And I excelled at it.

By 2019, I was promoted to team leader. Our team had grown from two to six, and now, it was my job to enforce the same rule that once crushed me.

“We don’t write,” I told my team members. “We just cite.”

I hated saying it. But what choice did I have?

Then, one day, an opportunity came. The big boss—a UK-based director—was in a Zoom meeting with me, and I finally had the chance to ask.

“Why can’t we write in our own words?”

He looked at me, sighed, and opened a spreadsheet filled with customer complaints.

“Learners complain if they find anything other than British English,” he explained. “They demand refunds if the content doesn’t sound ‘native’ enough.”

It wasn’t just a company policy—it was a business decision. The learners were from the UK, and their prejudices shaped our work.

I was frustrated, but what could I do? If the customers saw non-native English as wrong, how could I change that?

I swallowed my frustration and kept working.

Until the system collapsed.

Chapter 3: The Collapse

The company’s copy-paste model soon ran into copyright issues. Without original content, legal trouble loomed. The entire course development operation was at risk.

The directors panicked. Their solution?

Hire native English writers.

Their logic was simple:
“Native speakers write naturally, so they won’t need to copy anything.”

Of course, they still believed that a native speaker, by default, writes better than an experienced non-native writer.

Then, COVID-19 hit. The demand for online courses skyrocketed, and the company needed writers fast. They hired every native English speaker who applied—assuming that was all it took to create quality content.

And the result?

A disaster.

The courses were disorganized, poorly researched, and full of errors. The “native advantage” didn’t translate into good instructional design or strong pedagogy.

Suddenly, I found myself in a meeting with the directors.

“The courses are failing,” they admitted. “We need a solution.”

I saw my chance.

“Let our team write again,” I suggested. “We’ve been doing this for years. We know what works.”

They shook their heads. “No. We still need native writers.”

I knew I couldn’t change their deep-rooted bias, so I took a different approach.

“Then let us guide them.”

Chapter 4: The Ghostwriters of eLearning

And so, my team became the invisible force behind the company’s success.

We rewrote, revised, and reconstructed the courses. We saved the company. But our names were never on the courses.

The British writers got the credit.
The British writers got the money.

--- --- ---

To do
Can you continue the story about the eLearning writing team, starting right after its last line?

Items from a dataset:
--- --- ---

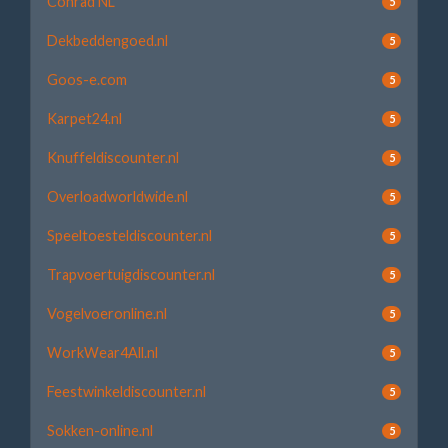
Conrad NL
5
Dekbeddengoed.nl
5
Goos-e.com
5
Karpet24.nl
5
Knuffeldiscounter.nl
5
Overloadworldwide.nl
5
Speeltoesteldiscounter.nl
5
Trapvoertuigdiscounter.nl
5
Vogelvoeronline.nl
5
WorkWear4All.nl
5
Feestwinkeldiscounter.nl
5
Sokken-online.nl
5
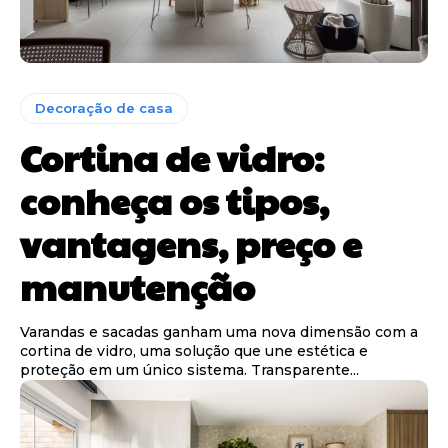
Decoração de casa
Cortina de vidro:
conheça os tipos,
vantagens, preço e
manutenção
Varandas e sacadas ganham uma nova dimensão com a
cortina de vidro, uma solução que une estética e
proteção em um único sistema. Transparente...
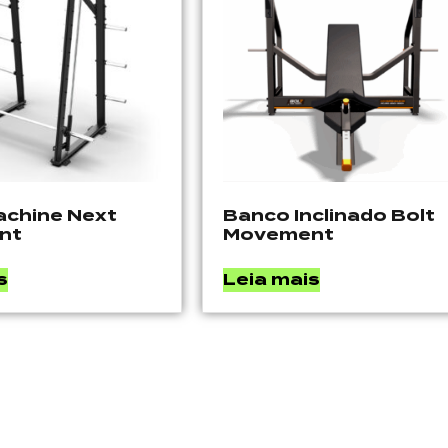
achine Next
Banco Inclinado Bolt
nt
Movement
s
Leia mais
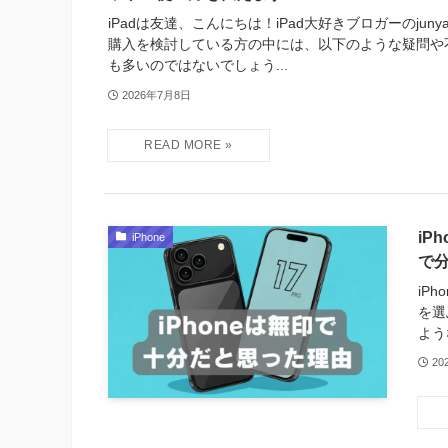
iPadは友達、こんにちは！iPad大好きブロガーのjunya
購入を検討している方の中には、以下のような疑問や
も多いのではないでしょう...
2026年7月8日
iP
iPhone
で
iP
を選
よう
20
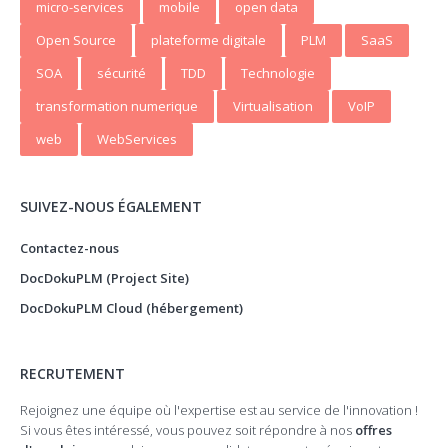
micro-services
mobile
open data
Open Source
plateforme digitale
PLM
SaaS
SOA
sécurité
TDD
Technologie
transformation numerique
Virtualisation
VoIP
web
WebServices
SUIVEZ-NOUS ÉGALEMENT
Contactez-nous
DocDokuPLM (Project Site)
DocDokuPLM Cloud (hébergement)
RECRUTEMENT
Rejoignez une équipe où l'expertise est au service de l'innovation !
Si vous êtes intéressé, vous pouvez soit répondre à nos
offres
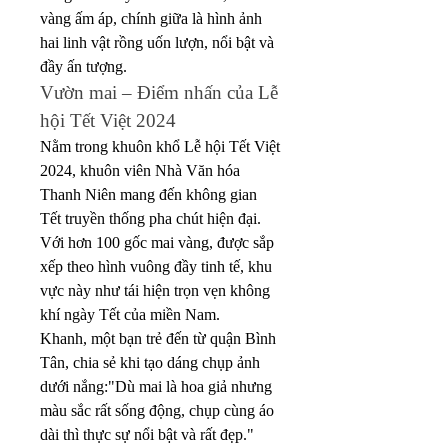
vàng ấm áp, chính giữa là hình ảnh 
hai linh vật rồng uốn lượn, nổi bật và 
đầy ấn tượng.
Vườn mai – Điểm nhấn của Lễ 
hội Tết Việt 2024
Nằm trong khuôn khổ Lễ hội Tết Việt 
2024, khuôn viên Nhà Văn hóa 
Thanh Niên mang đến không gian 
Tết truyền thống pha chút hiện đại. 
Với hơn 100 gốc mai vàng, được sắp 
xếp theo hình vuông đầy tinh tế, khu 
vực này như tái hiện trọn vẹn không 
khí ngày Tết của miền Nam.
Khanh, một bạn trẻ đến từ quận Bình 
Tân, chia sẻ khi tạo dáng chụp ảnh 
dưới nắng:"Dù mai là hoa giả nhưng 
màu sắc rất sống động, chụp cùng áo 
dài thì thực sự nổi bật và rất đẹp."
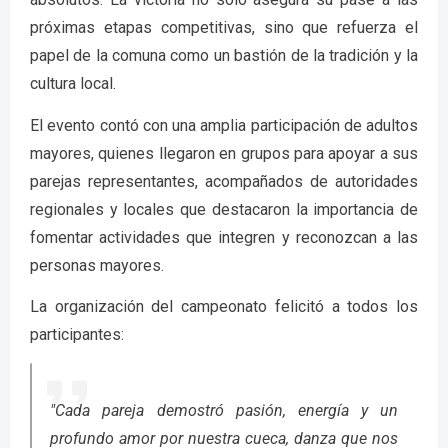
próximas etapas competitivas, sino que refuerza el
papel de la comuna como un bastión de la tradición y la
cultura local.
El evento contó con una amplia participación de adultos
mayores, quienes llegaron en grupos para apoyar a sus
parejas representantes, acompañados de autoridades
regionales y locales que destacaron la importancia de
fomentar actividades que integren y reconozcan a las
personas mayores.
La organización del campeonato felicitó a todos los
participantes:
"Cada pareja demostró pasión, energía y un
profundo amor por nuestra cueca, danza que nos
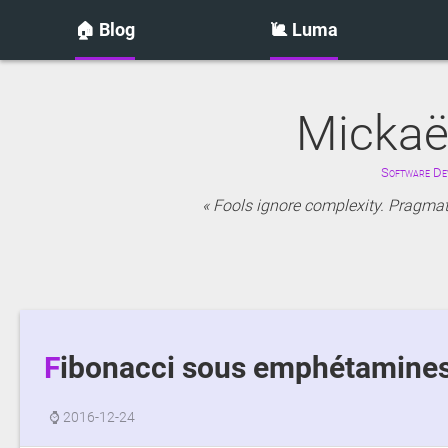
🏠 Blog
🐌 Luma
Mickaë
Software Dev
Fools ignore complexity. Pragmati
Fibonacci sous emphétamine
⌚
2016-12-24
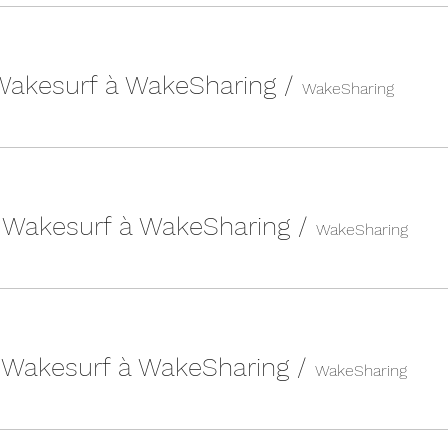
 Wakesurf à WakeSharing
/
WakeSharing
| Wakesurf à WakeSharing
/
WakeSharing
| Wakesurf à WakeSharing
/
WakeSharing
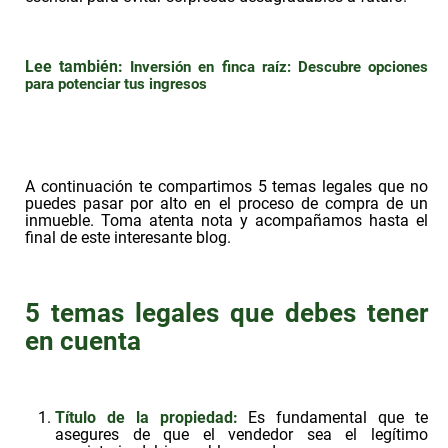
Lee también:
Inversión en finca raíz: Descubre opciones
para potenciar tus ingresos
A continuación te compartimos 5 temas legales que no
puedes pasar por alto en el proceso de compra de un
inmueble. Toma atenta nota y acompañamos hasta el
final de este interesante blog.
5 temas legales que debes tener
en cuenta
Título de la propiedad:
Es fundamental que te
asegures de que el vendedor sea el legítimo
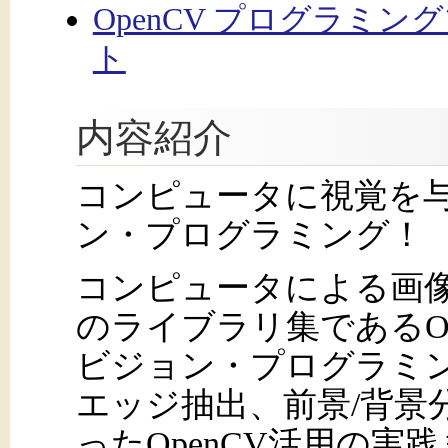
OpenCV プログラミン
ト
内容紹介
コンピュータに視覚を
ン・プログラミング！
コンピュータによる画
のライブラリ集であるO
ビジョン・プログラミ
エッジ抽出、前景/背景
ったOpenCV活用の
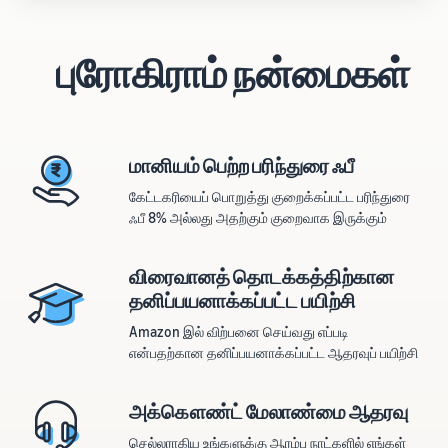
புரோகிராம் நன்மைகள்
மானியம் பெற்ற பரிந்துரை ஃபீ
கேட்டகரியைப் பொறுத்து குறைக்கப்பட்ட பரிந்துரை
ஃபீ 8% அல்லது அதற்கும் குறைவாக இருக்கும்
விரைவானத் தொடக்கத்திற்கான
தனிப்பயனாக்கப்பட்ட பயிற்சி
Amazon இல் விற்பனை செய்வது எப்படி
என்பதற்கான தனிப்பயனாக்கப்பட்ட ஆதரவுப் பயிற்சி
அக்கௌண்ட் மேலாண்மை ஆதரவு
செல்லராகிய உங்களுக்கு ஆரம்ப நாட்களில் எங்கள்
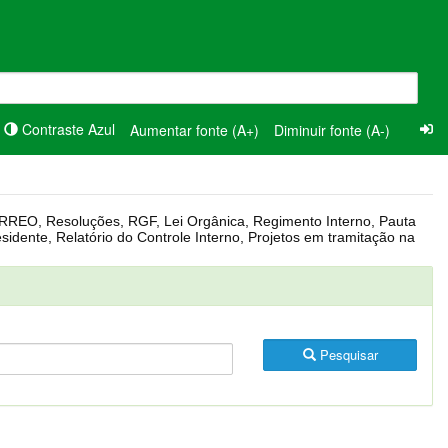
Contraste Azul
Aumentar fonte (A+)
Diminuir fonte (A-)
Pesquisar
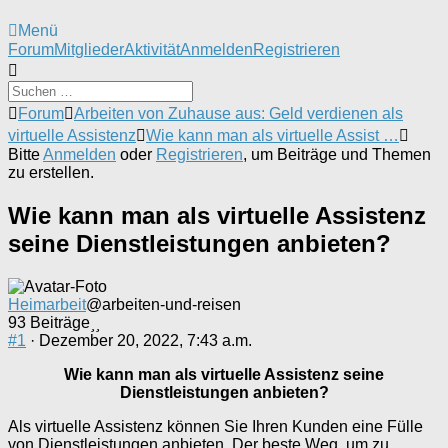
Menü
Forum-
Forum
Mitglieder
Aktivität
Anmelden
Registrieren
Navigation
Forum-
Forum
Arbeiten von Zuhause aus: Geld verdienen als
Breadcrumbs
virtuelle Assistenz
Wie kann man als virtuelle Assist …
-
Bitte
Anmelden
oder
Registrieren
, um Beiträge und Themen
Du
zu erstellen.
bist
hier:
Wie kann man als virtuelle Assistenz
seine Dienstleistungen anbieten?
Heimarbeit
@arbeiten-und-reisen
93 Beiträge
#1
· Dezember 20, 2022, 7:43 a.m.
Wie kann man als virtuelle Assistenz seine
Dienstleistungen anbieten?
Als virtuelle Assistenz können Sie Ihren Kunden eine Fülle
von Dienstleistungen anbieten. Der beste Weg, um zu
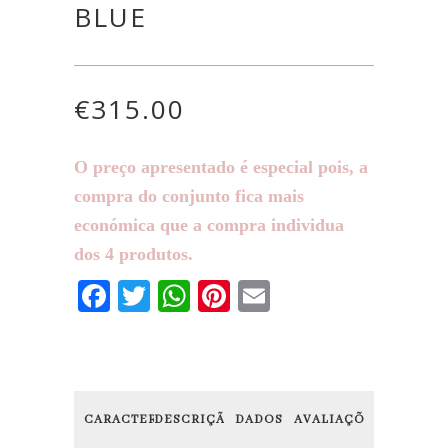
BLUE
€
315.00
O preço apresentado é especial pois, a
compra do conjunto fica mais
económica que a compra individua
dos 4 produtos.
Facebook
Twitter
WhatsApp
Pinterest
Email
CARACTERÍSTICAS
DESCRIÇÃO
DADOS
AVALIAÇÕES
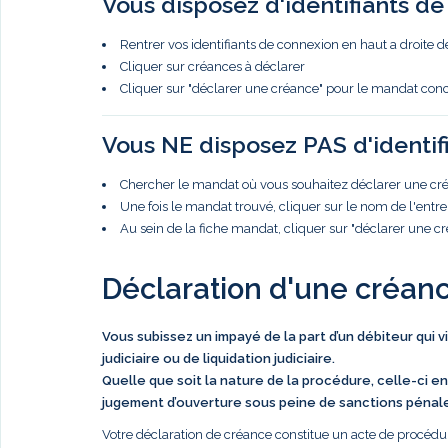
Vous disposez d'identifiants d
Rentrer vos identifiants de connexion en haut a droite d
Cliquer sur créances à déclarer
Cliquer sur "déclarer une créance" pour le mandat con
Vous NE disposez PAS d'identif
Chercher le mandat où vous souhaitez déclarer une créa
Une fois le mandat trouvé, cliquer sur le nom de l'entre
Au sein de la fiche mandat, cliquer sur "déclarer une c
Déclaration d'une créan
Vous subissez un impayé de la part d’un débiteur qui 
judiciaire ou de liquidation judiciaire.
Quelle que soit la nature de la procédure, celle-ci en
jugement d’ouverture sous peine de sanctions pénal
Votre déclaration de créance constitue un acte de procédur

--- --- ---

Response to the exercise
We, the non-native writers, were paid just 5% of what they earned.

But the irony was clear—without us, the company would have failed.

It was painful, but it was also proof of something powerful:

Native English doesn’t equal expertise.
And non-native English doesn’t equal incompetence.

But as long as businesses prioritize bias over talent, as long as linguistic discrimination is disguised as “customer preference,” people like us—skilled, experienced, and invisible—will continue to exist in the shadows.

Chapter 5: Breaking the Cycle

Looking back, my journey through raciolinguistic marginalization has shaped the way I see the world of eLearning. It taught me hard lessons:

  • 🔹 Bias dictates legitimacy – No matter how skilled a non-native professional is, they are often perceived as inferior to their native counterparts.
  • 🔹 Language hierarchies erase voices – Policies like “only British English is acceptable” don’t just protect business interests; they silence talented educators.
  • 🔹 Profit over pedagogy – Companies choose what sells over what’s right, reinforcing linguistic discrimination for financial gain.
  • 🔹 The myth of the “natural writer” – Being a native speaker does not automatically make someone a better writer or teacher than an experienced non-native professional.

The system tried to erase us, but in the end, it needed us.

Now, the question is: How long before we stop being invisible?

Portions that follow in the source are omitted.